La relazione tra banche e la loro clientela ha un ruolo centrale nell’ambito del più ampio processo di trasformazione digitale in corso. Numerosi fattori stanno concorrendo a un cambiamento già avviato e destinato a proseguire: le evoluzioni tecnologiche degli ultimi anni, la maturazione culturale di almeno una parte degli utenti, il mutamento di scenario imposto da normative come il regolamento Gdpr (sulla protezione dei dati personali) e la direttiva Psd2 (sui pagamenti digitali) e nuovi attori come banche digitali e fintech. Questi fattori hanno già creato nuove modalità di interazione, in linea di massima aggiuntesi a quelle tradizionali e per servizi di primo livello. La spinta derivata dagli effetti del covid-19 sulle modalità di lavoro dei dipendenti e sulle abitudini della clientela sta facendo il resto. Il lockdown dei primi mesi del 2020 ha certamente prodotto effetti di accelerazione o adeguamento di processi nell’ottica dell’utilizzo o fruizione da remoto. Giocoforza, le banche hanno dovuto adattarsi, rafforzando la capacità di relazione a distanza con la clientela e portando in digitale processi che seguivano ancora modalità tradizionali. Dei temi che oggi sono sul

tavolo tanto degli strateghi quanto dei responsabili tecnologici degli istituti di credito si è discusso al “Banking Summit 2020” organizzato da The Innovation Group, in particolare nella sessione intitolata “Relazione con il cliente: dare concretezza all’omnicanalità, integrando canali digitali, reti distributive fisiche, contact center e il rapporto di fiducia con il consulente”.
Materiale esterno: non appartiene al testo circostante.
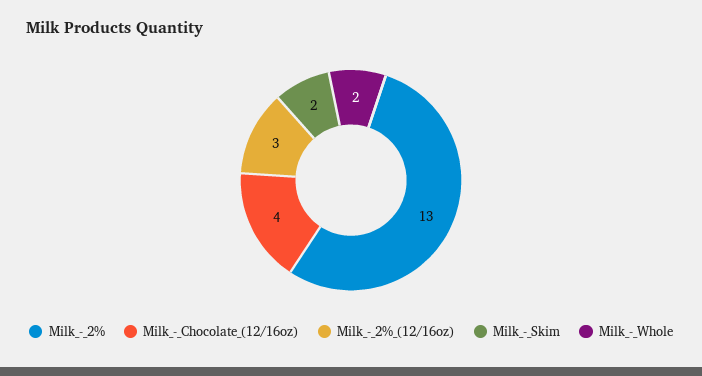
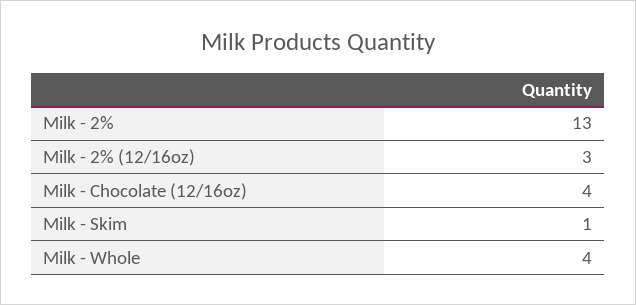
  {
    "Milk_-_2%": 13,
    "Milk_-_Chocolate_(12/16oz)": 4,
    "Milk_-_2%_(12/16oz)": 3,
-   "Milk_-_Skim": 2,
+   "Milk_-_Skim": 1,
-   "Milk_-_Whole": 2
+   "Milk_-_Whole": 4
  }

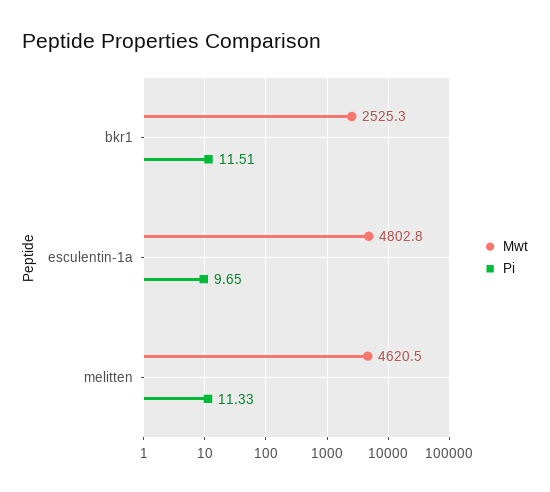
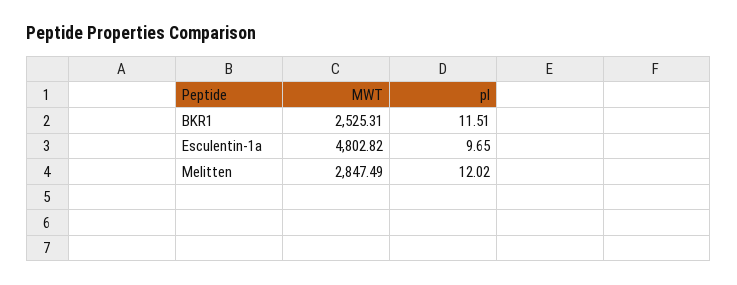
  {
    "Mwt": {
      "bkr1": 2525.31,
      "esculentin-1a": 4802.82,
-     "melitten": 4620.5
+     "melitten": 2847.49
    },
    "Pi": {
      "bkr1": 11.51,
      "esculentin-1a": 9.65,
-     "melitten": 11.33
+     "melitten": 12.02
    }
  }

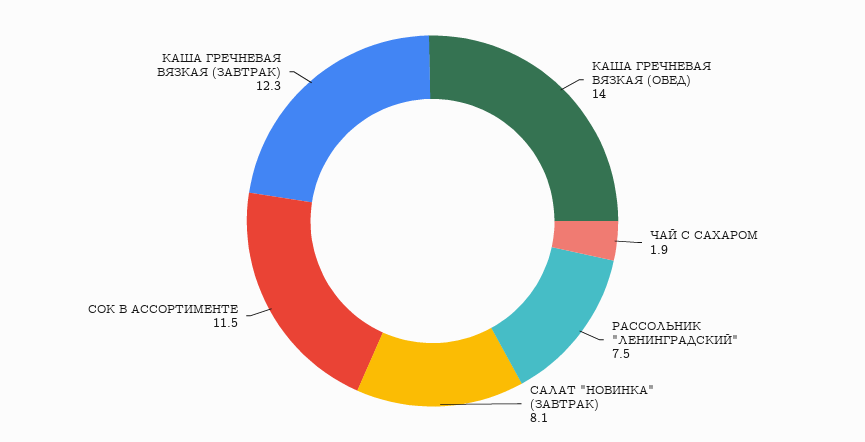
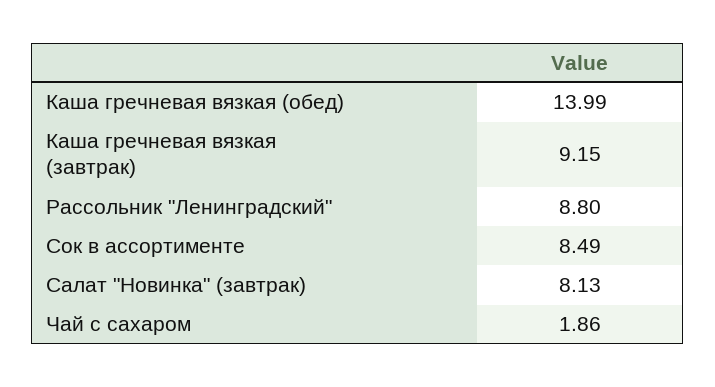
  {
    "КАША ГРЕЧНЕВАЯ ВЯЗКАЯ (ОБЕД)": 13.99,
    "ЧАЙ С САХАРОМ": 1.86,
-   "РАССОЛЬНИК \"ЛЕНИНГРАДСКИЙ\"": 7.5,
+   "РАССОЛЬНИК \"ЛЕНИНГРАДСКИЙ\"": 8.8,
    "САЛАТ \"НОВИНКА\" (ЗАВТРАК)": 8.13,
-   "СОК В АССОРТИМЕНТЕ": 11.5,
+   "СОК В АССОРТИМЕНТЕ": 8.49,
-   "КАША ГРЕЧНЕВАЯ ВЯЗКАЯ (ЗАВТРАК)": 12.3
+   "КАША ГРЕЧНЕВАЯ ВЯЗКАЯ (ЗАВТРАК)": 9.15
  }

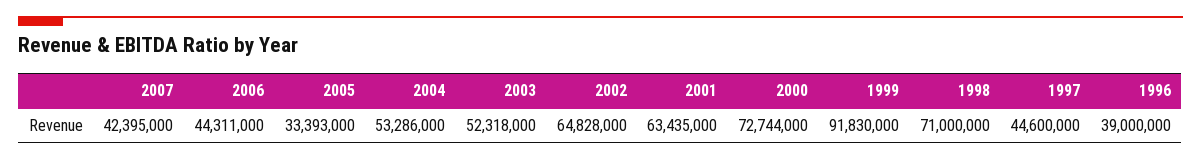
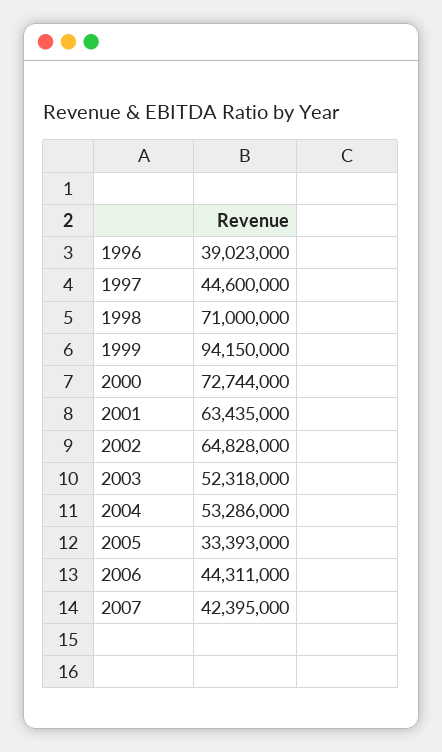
  {
    "2007": 42395000,
    "2006": 44311000,
    "2005": 33393000,
    "2004": 53286000,
    "2003": 52318000,
    "2002": 64828000,
    "2001": 63435000,
    "2000": 72744000,
-   "1999": 91830000,
+   "1999": 94150000,
    "1998": 71000000,
    "1997": 44600000,
-   "1996": 39000000
+   "1996": 39023000
  }

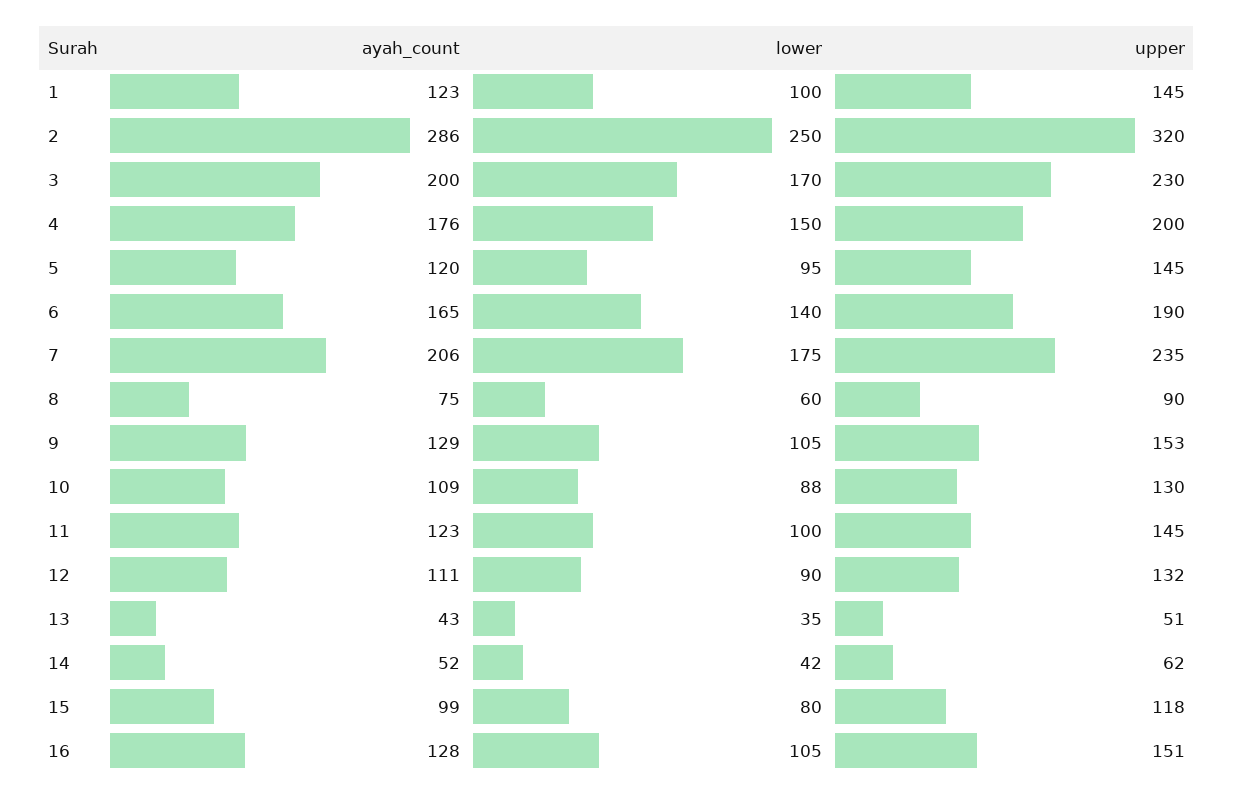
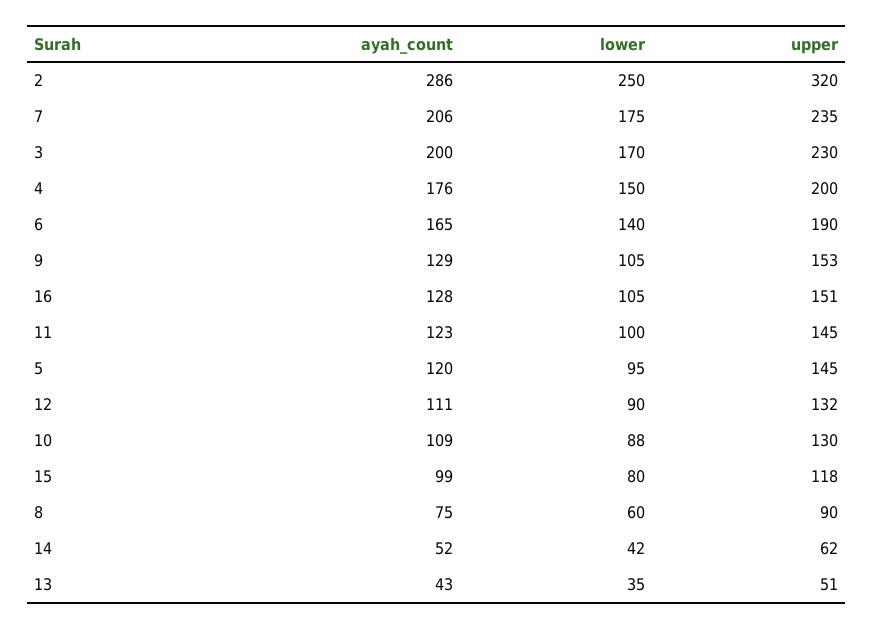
  {
    "ayah_count": {
-     "1": 123,
      "2": 286,
      "3": 200,
      "4": 176,
      "5": 120,
      "6": 165,
      "7": 206,
      "8": 75,
      "9": 129,
      "10": 109,
      "11": 123,
      "12": 111,
      "13": 43,
      "14": 52,
      "15": 99,
      "16": 128
    },
    "lower": {
-     "1": 100,
      "2": 250,
      "3": 170,
      "4": 150,
      "5": 95,
      "6": 140,
      "7": 175,
      "8": 60,
      "9": 105,
      "10": 88,
      "11": 100,
      "12": 90,
      "13": 35,
      "14": 42,
      "15": 80,
      "16": 105
    },
    "upper": {
-     "1": 145,
      "2": 320,
      "3": 230,
      "4": 200,
      "5": 145,
      "6": 190,
      "7": 235,
      "8": 90,
      "9": 153,
      "10": 130,
      "11": 145,
      "12": 132,
      "13": 51,
      "14": 62,
      "15": 118,
      "16": 151
    }
  }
Il segreto è differenziare

La differenziazione delle modalità d’interazione con i clienti è una delle chiavi per comprendere il percorso attuale e futuro di una digitalizzazione estesa al portafoglio dei prodotti e servizi, ma anche all’organizzazione stessa delle banche. Ivan Barcellona, head of Crm e campaign management di Crédit Agricole italia, ha voluto sottolineare come al centro dei processi relazionali ci sia il Customer Relationship Management, destinato a evolvere da strumento di supporto per la rete commerciale a “cabina di regia” di un sistema omnicanale. “I contatti”, ha spiegato, “sono oggi guidati dai bisogni finalizzati al cross selling e allo sviluppo delle relazioni. La funzionalità Easy Contact, che abbiamo introdotto nei nostri servizi, automatizza la memorizzazione dei contatti con il consulente di fiducia, agevolando un rapporto più diretto e personalizzato”.

Una convivenza possibile

Il mondo fisico e quello digitale sono destinati a convivere e a interagire, e non vanno, quindi, visti come elementi contrapposti. “Progettare l’omnicanalità significa selezionare pochi customer journey in grado di accompagnare il cliente secondo la propria indole, self-service o relazionale, nel raggiungere facilmente il proprio obiettivo”, ha sottolineato Matteo Coppari, head of digital marketing & sales di Bnl, Gruppo Bnp Paribas. Le due dimensioni, dunque, si devono integrare per costruire un unico customer journey e per soddisfare una domanda a oggi ancora poco assecondata. “Molti clienti lamentano di non poter eseguire operazioni complesse attraverso i canali digitali”, ha rilevato Andrea Buffoni, regional vice president di Salesforce, “e sta crescendo anche la richiesta di offerte personalizzate. Ecco perché le banche devono lavorare su questo fronte con una piattaforma unica di customer engagement”. Il fine di costruire un customer journey evoluto ha spinto alcune realtà a creare team interni cross-funzionali, deputati a supportare il lavoro delle business unit attraverso il potere dei dati. “Lo sfruttamento di questo potere, in combinazione con gli strumenti sempre più evoluti e intelligenti contenuti nei Crm, dovrebbe poi portare a una maggior personalizzazione digitale del rapporto con una clientela”, ha concluso Federico Tota, country manager di Adobe.